But after disaster struck last March, Ray realized that their fluency in Japanese and insider knowledge of the Christian community (Ray served as JEMA president for three two-year terms) equipped them to make a singular contribution. They felt compelled to return and—once concerns about a possible blood clot for Ray were dispelled—did so in August and September, dipping into their own savings.

 

They arrived intending to work directly with survivors. But Mark, recognizing Ray to be an experienced resource, quickly drafted him to serve as assistant chaplain, coordinating relations with the Japanese churches, helping “parent” and build a spiritual ethos for the new Japanese staff, and evaluating the performance of the bases CRASH had established in the affected region.

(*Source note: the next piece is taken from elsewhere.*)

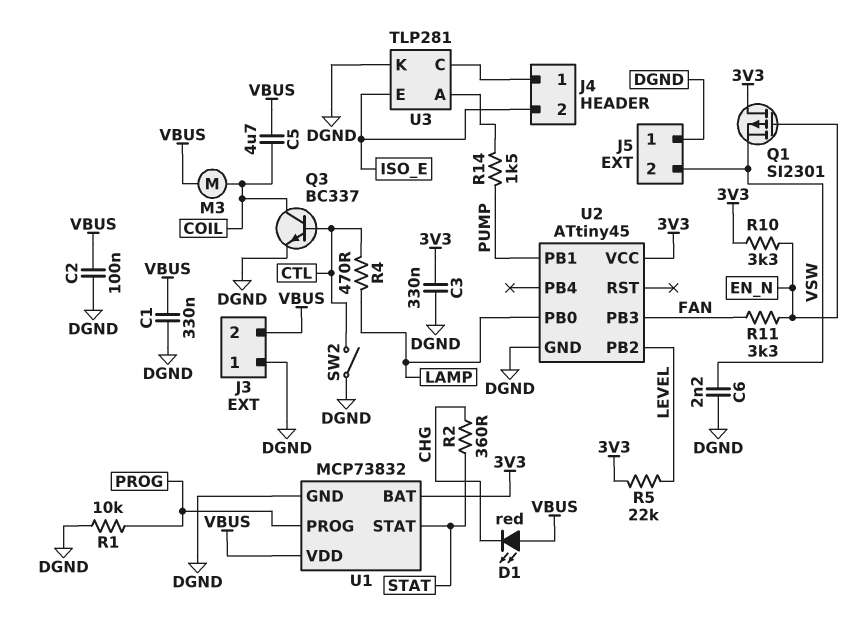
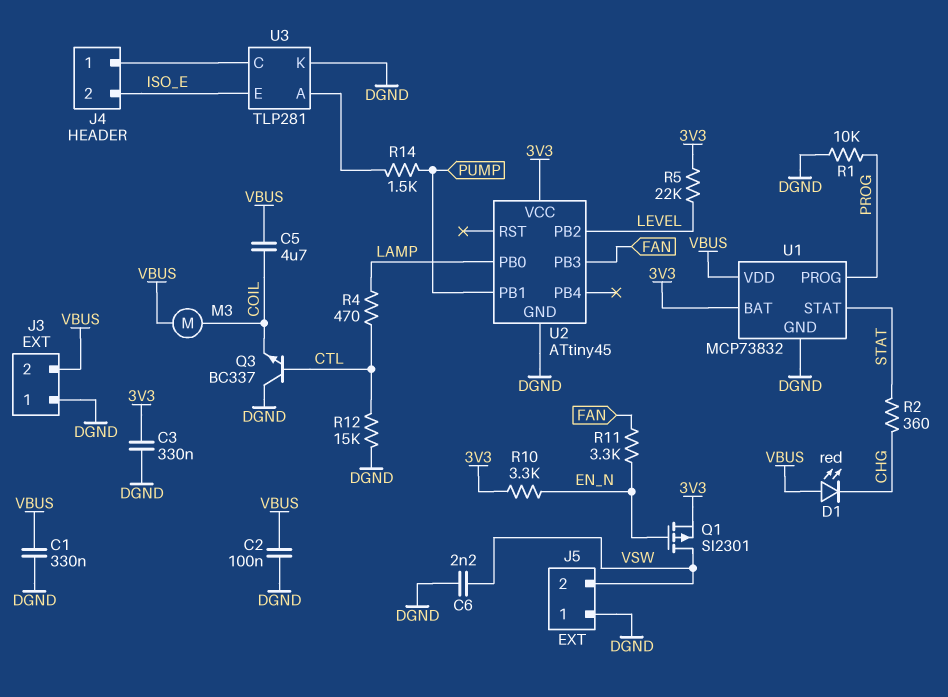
Q1: PMOS SI2301 (G EN_N, D 3V3, S VSW) -> PMOS SI2301 (G EN_N, D VSW, S 3V3)
Q3: NPN BC337 (B CTL, C COIL, E DGND) -> NPN BC337 (B CTL, C DGND, E COIL)
R12: none -> 15k (CTL, DGND)
SW2: switch (CTL, DGND) -> none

Ray was able to fit visits in to three of the five bases, and report on them. While in Tokyo, he contributed to morning staff devotions and led a communion service.

 

Ray’s assistance proved so strategic that CRASH urged him to return as a chaplain with a two-fold mission: 1) train staff members in emotional care and initially accompany them as they fan out to meet with survivors from the base cities of Hitachi, Nasu, and Sendai; and 2) review with the CRASH staff at Tokyo headquarters the biblical values required to keep their assistance distinctively spiritual.  

 

Ray’s return is scheduled for November 20–December 18. Ruth Anne will not be joining him, and Ray says he’ll sorely miss the warmth of her one-on-one people skills. This time CRASH is covering Ray’s in-country expenses, and College Church is helping with his airfare.